I have come across a few California cases that I thought you might find interesting.
The amount listed in the declarations for “actual cash value” is a limit and does not create a “valued” property policy.
In the case of George v. Automobile Club of Southern California ((2011) 201 Cal.App.4th 431), the Court of Appeal found that pursuant to Insurance Code section 410, a property policy is either “open” or “valued.” Pursuant to Insurance Code section 411, an “open” policy is “one in which the value of the subject matter is not agreed upon, but is left to be ascertained in case of loss.” In contrast, pursuant to Insurance Code section 412, a “valued” policy is “one which expresses on its face an agreement that the thing insured shall be valued at a specified sum.” The appellate court held that the insured’s interpretation of the policy was inconsistent with the language of the policy’s loss payment cause, which provided for payment “up to” the limit.

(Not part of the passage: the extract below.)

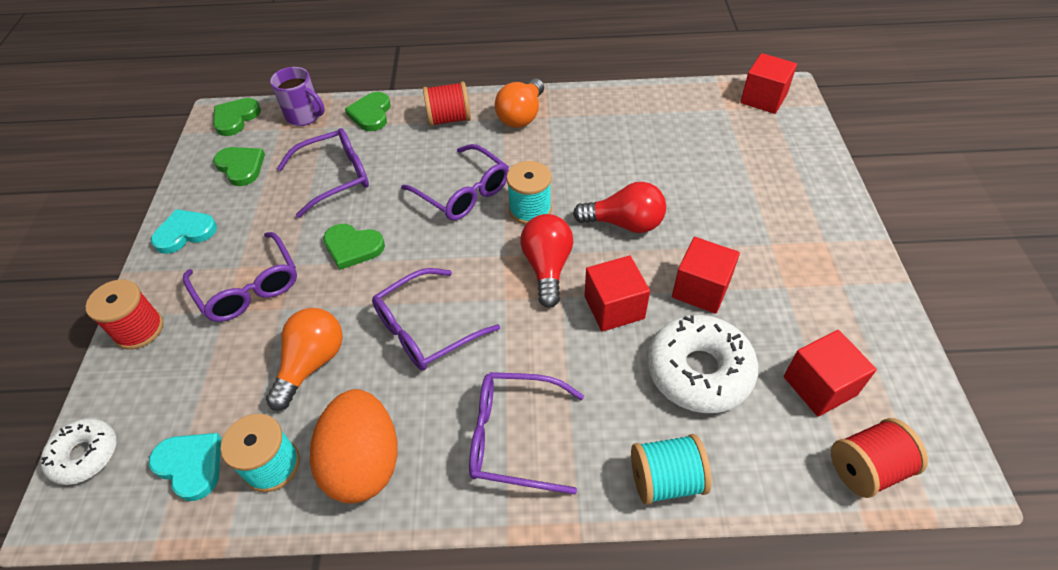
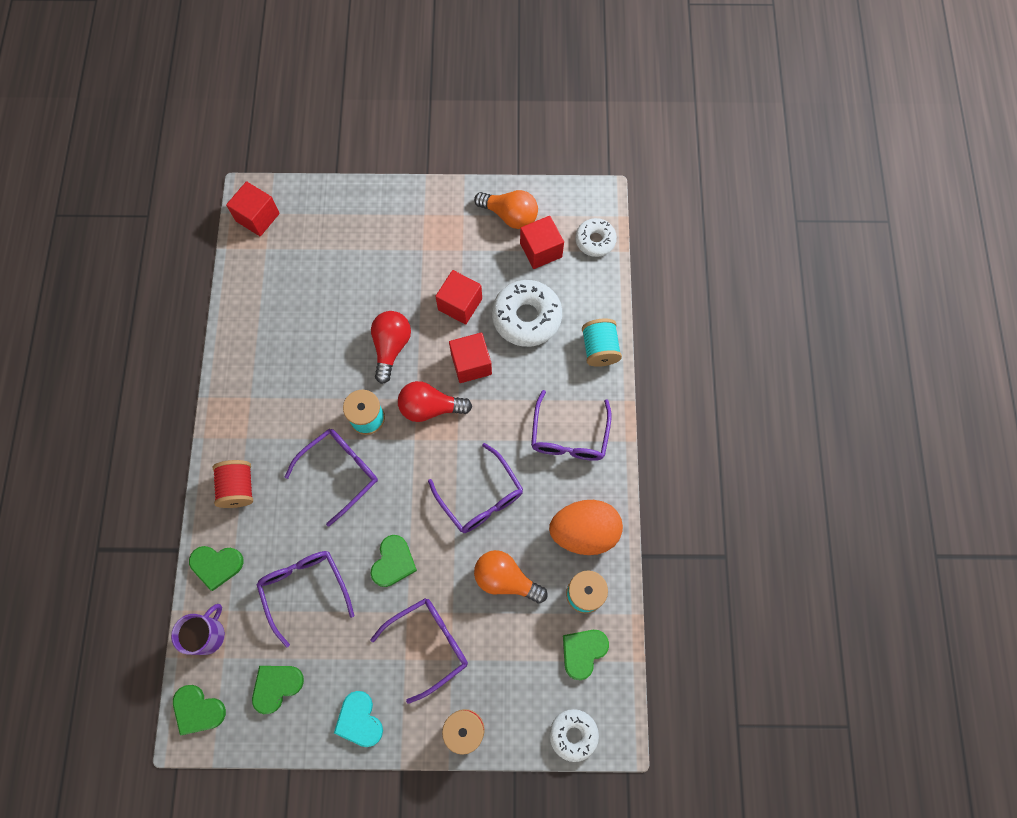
camera: 90 degrees left, 20 degrees up
(191, 465) = (583, 652): turquoise heart -> green heart
(522, 115) = (245, 420): orange light bulb -> orange light bulb (510, 215)
(867, 468) = (595, 240): red spool -> white donut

The Court further noted that the insured’s interpretation was inconsistent with the fact that the policy contained an appraisal clause, which provided a procedure for resolving disputes about value in the event of a total loss.
Domestic water backup or overflow exclusion enforced.

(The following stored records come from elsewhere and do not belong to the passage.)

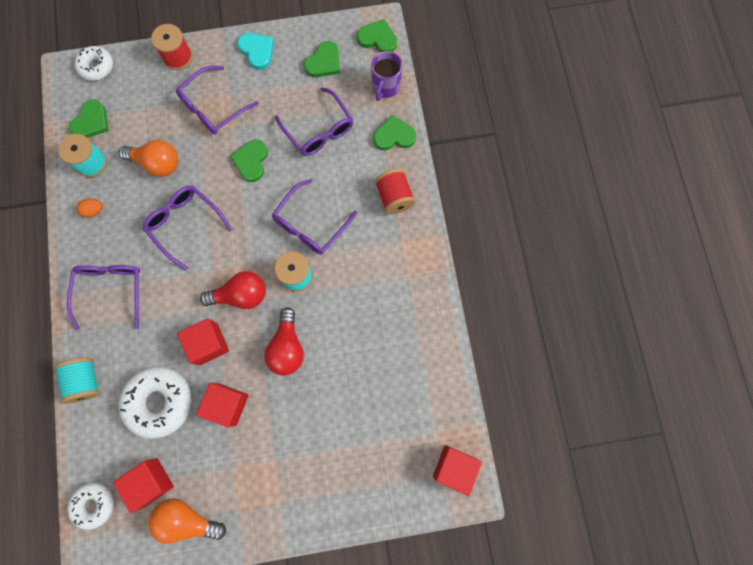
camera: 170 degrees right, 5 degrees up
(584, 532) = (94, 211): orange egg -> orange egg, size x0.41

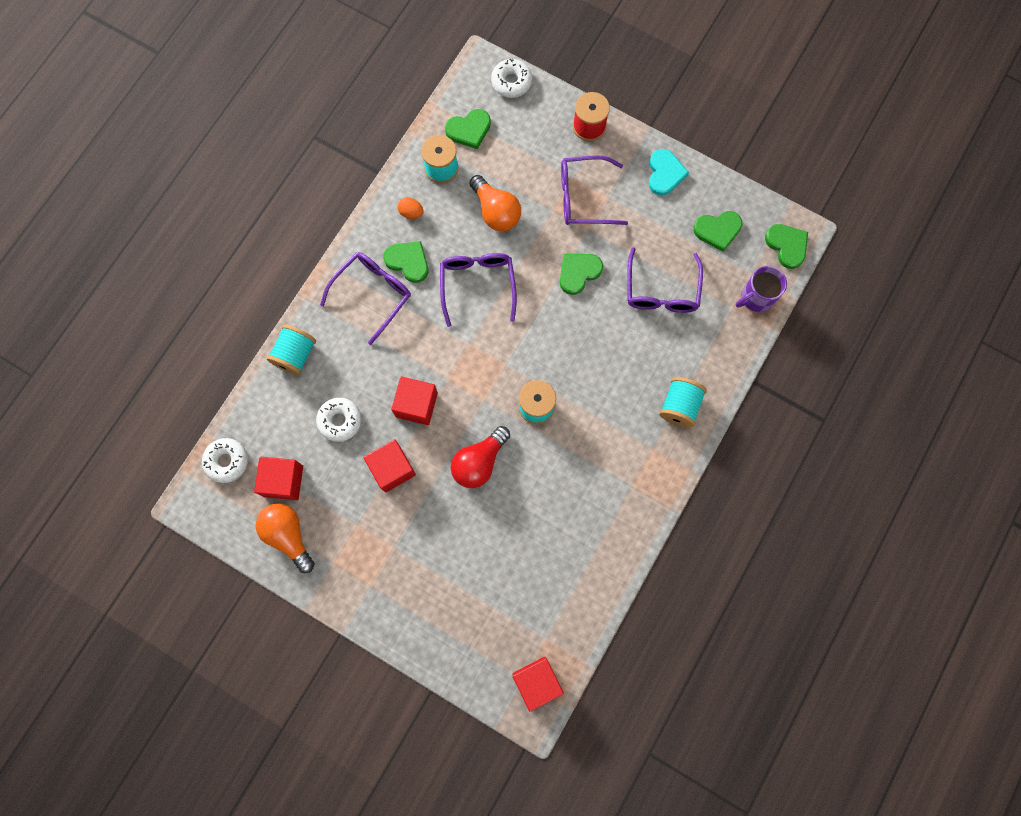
camera: 40 degrees right, 0 degrees up
(159, 402) = (340, 421): white donut -> white donut, size x0.61
(241, 295) = (476, 385): red light bulb -> none
(310, 224) = (585, 371): purple glasses -> none
(394, 136) = (726, 349): green heart -> green heart (408, 262)
(394, 197) = (679, 406): red spool -> turquoise spool

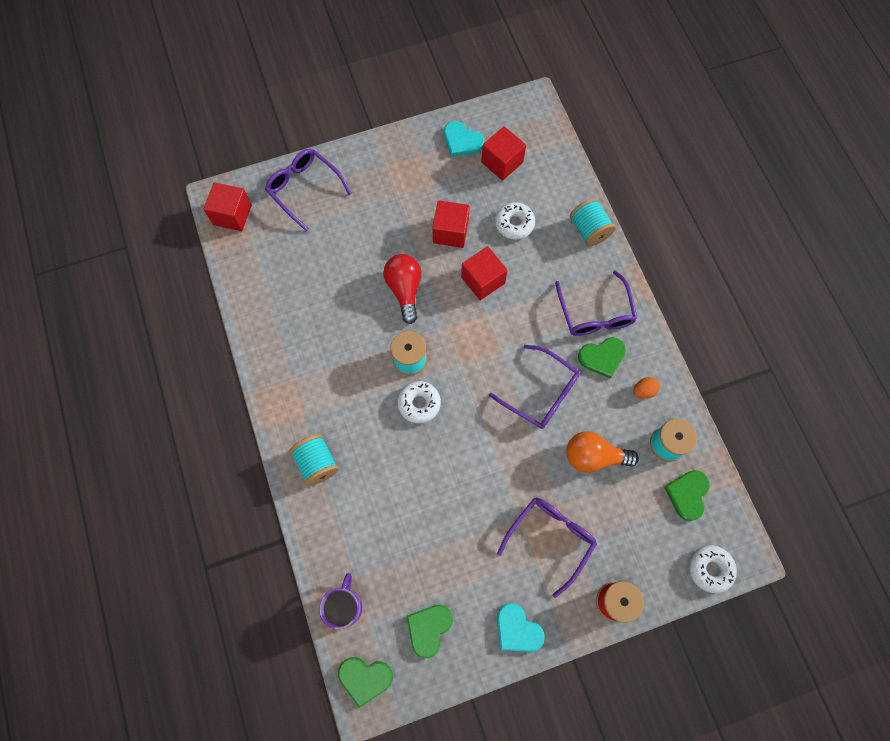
camera: 130 degrees right, 5 degrees down
(227, 461) = (545, 139): white donut -> white donut (419, 403)
(288, 535) = (462, 141): orange light bulb -> turquoise heart
(578, 272) = (488, 478): green heart -> none
(661, 290) = (418, 532): purple glasses -> purple glasses (304, 189)

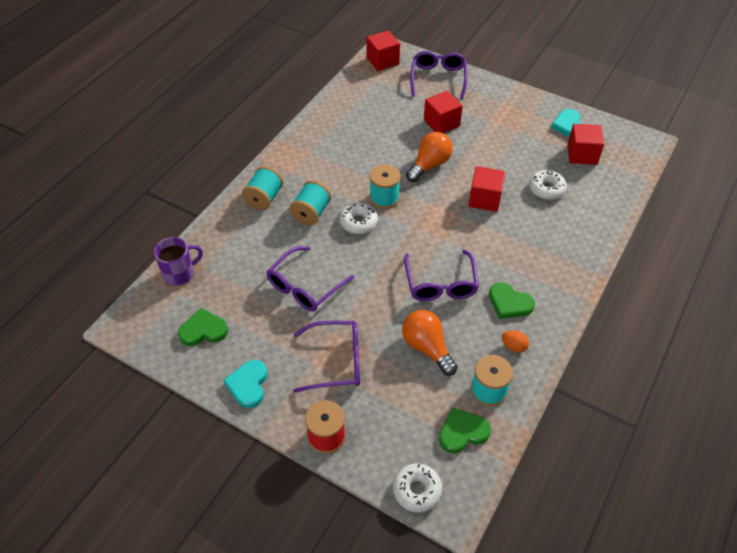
camera: 50 degrees right, 20 degrees down
(365, 678) = (138, 316): green heart -> none
(405, 290) = (429, 165): red light bulb -> orange light bulb
(450, 232) = (498, 161): red cube -> red cube (441, 123)
(589, 230) = (596, 232): turquoise spool -> turquoise spool (311, 213)
(595, 313) = (538, 276): purple glasses -> purple glasses (305, 286)

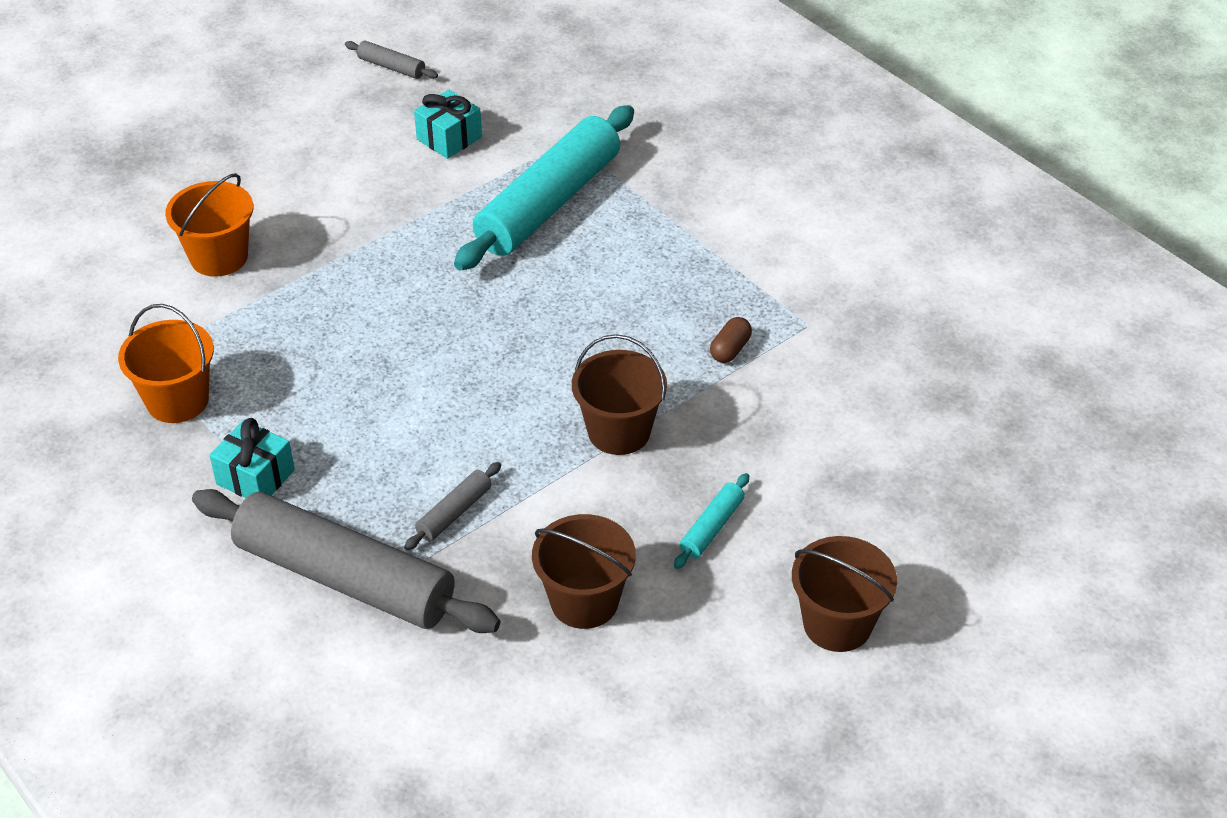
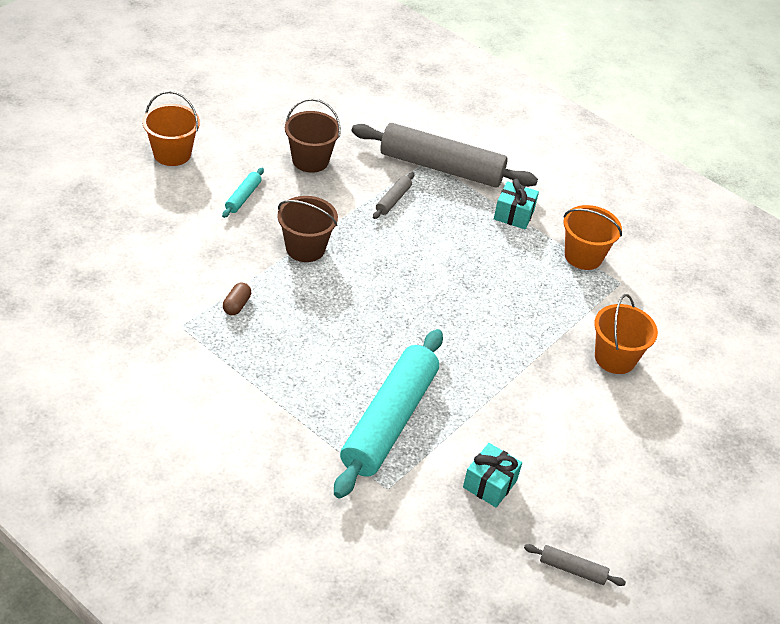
camera: 165 degrees right, 0 degrees up
(837, 624) = (172, 154): brown bucket -> orange bucket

In Cardio Diagnostic Imaging, Inc. v. Farmers Insurance Exchange (2012) W.L. 6619029, the appellate court held that the policy exclusion for water that “backs up or overflows from a sewer, drain or sump” unambiguously applied to damage caused by water that overflowed from a toilet in a third floor suite, occupied by a third party, and leaked into the first floor suite occupied by the insured. The loss was the result of a blockage in the sewer line, approximately 20 to 40 feet below the toilet, which prevented excess water in the toilet from draining into the sewer after the intake mechanism in the toilet failed to shut off. In order for the exclusion to apply, it was not necessary for the water to have come from inside the sewer or drain because the policy expressly excluded water that “backs up or overflows” from a sewer or drain. Even though the water that overflowed came from the toilet, the toilet was attached to a drain, and the undisputed cause of the overflow was a blockage in the sewer line below.
A property insurer must promptly object to late notice of claim, and must establish substantial prejudice from failure to submit to a sworn proof of loss.

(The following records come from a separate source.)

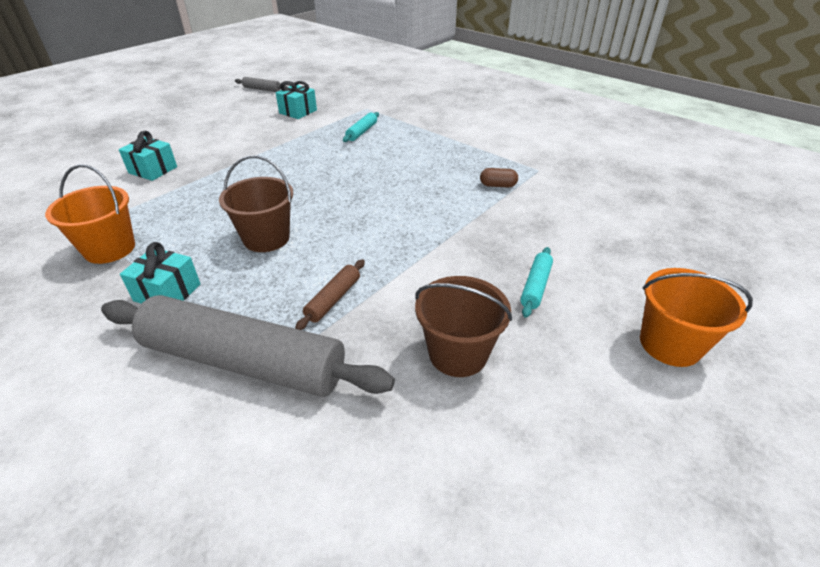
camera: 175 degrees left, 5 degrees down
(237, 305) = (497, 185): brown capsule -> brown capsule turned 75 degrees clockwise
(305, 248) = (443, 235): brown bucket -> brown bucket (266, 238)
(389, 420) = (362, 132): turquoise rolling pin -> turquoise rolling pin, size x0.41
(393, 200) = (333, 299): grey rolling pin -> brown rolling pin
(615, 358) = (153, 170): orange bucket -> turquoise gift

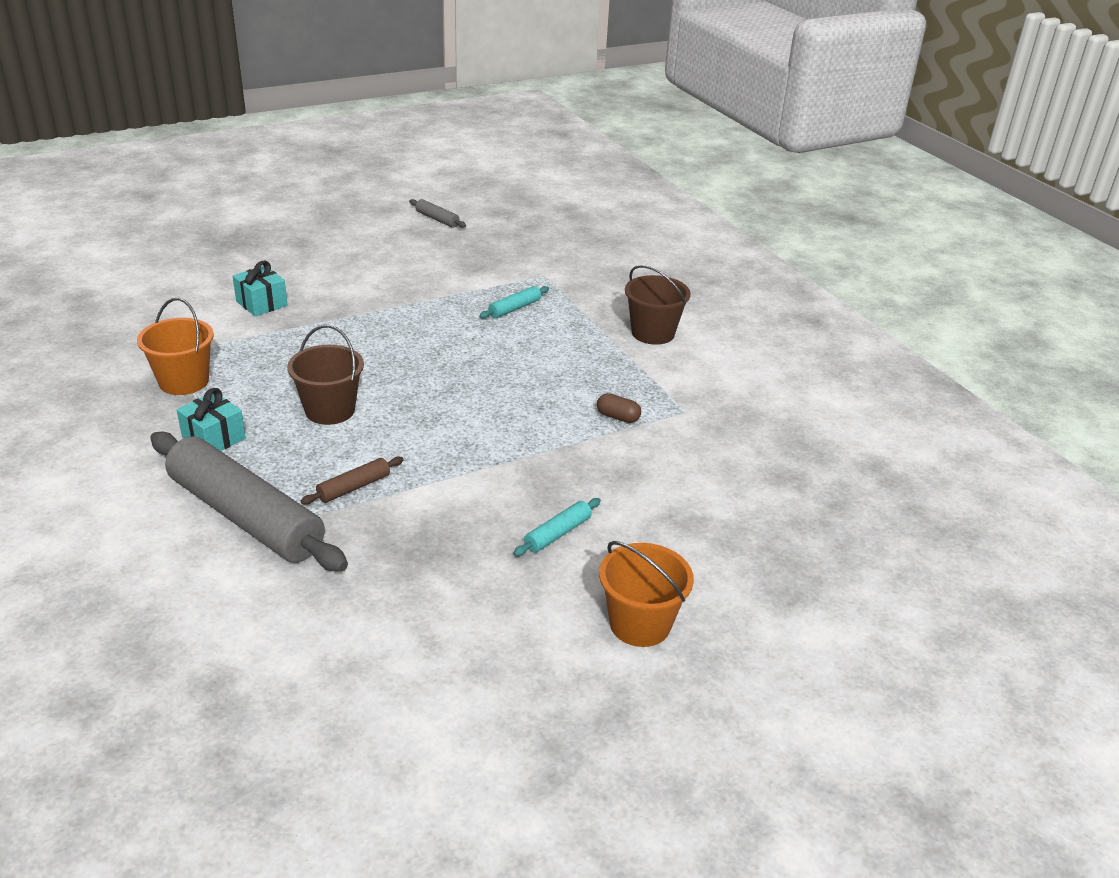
camera: 20 degrees right, 5 degrees down
(298, 111) = (459, 262): turquoise gift -> none
(458, 353) = (430, 567): brown bucket -> brown bucket (653, 333)

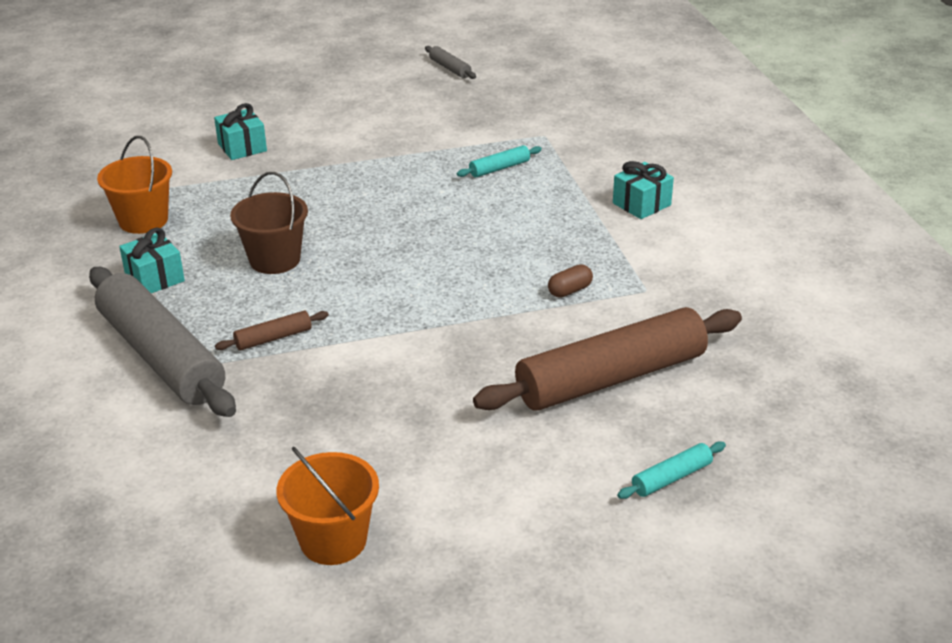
camera: 15 degrees right, 0 degrees up
(558, 534) = (462, 404): turquoise rolling pin -> turquoise rolling pin (671, 478)
(618, 417) = (570, 291): brown capsule -> brown capsule turned 75 degrees counterclockwise
(640, 624) = (515, 503): orange bucket -> orange bucket (333, 540)
(653, 333) = (641, 204): brown bucket -> turquoise gift
(683, 495) = (611, 377): none -> brown rolling pin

In Henderson v. Farmers Group, Inc. ((2012) 210 Cal.App.4th 459), the appellate court found that the insured had waited nine months to report a loss and noted that Insurance Code section 450 provides in part, as follows: “In case of loss upon an insurance against fire, an insurer is exonerated if notice thereof is not given to him without unnecessary delay…” The appellate court held that even though Farmers had sustained substantial prejudice because of the delay, it had waived the defense. In reaching this conclusion, the appellate court relied upon Insurance Code section 554 which provides, in part, that: “delay in the presentation… of notice… of loss is waived, if [the insurer] omits to make objection promptly and specifically upon that ground.” The appellate court also found that while the insured failed to submit a proof of loss within 60 days, the failure to submit the proof of loss had not caused substantial prejudice to Farmers. This was supported by the fact that Farmers admitted that it had based its determination of damage (or lack thereof) on the findings of the industrial hygienist that Farmers had retained.
Please note, however, that the California Supreme Court has granted review of this case which decertifies this opinion.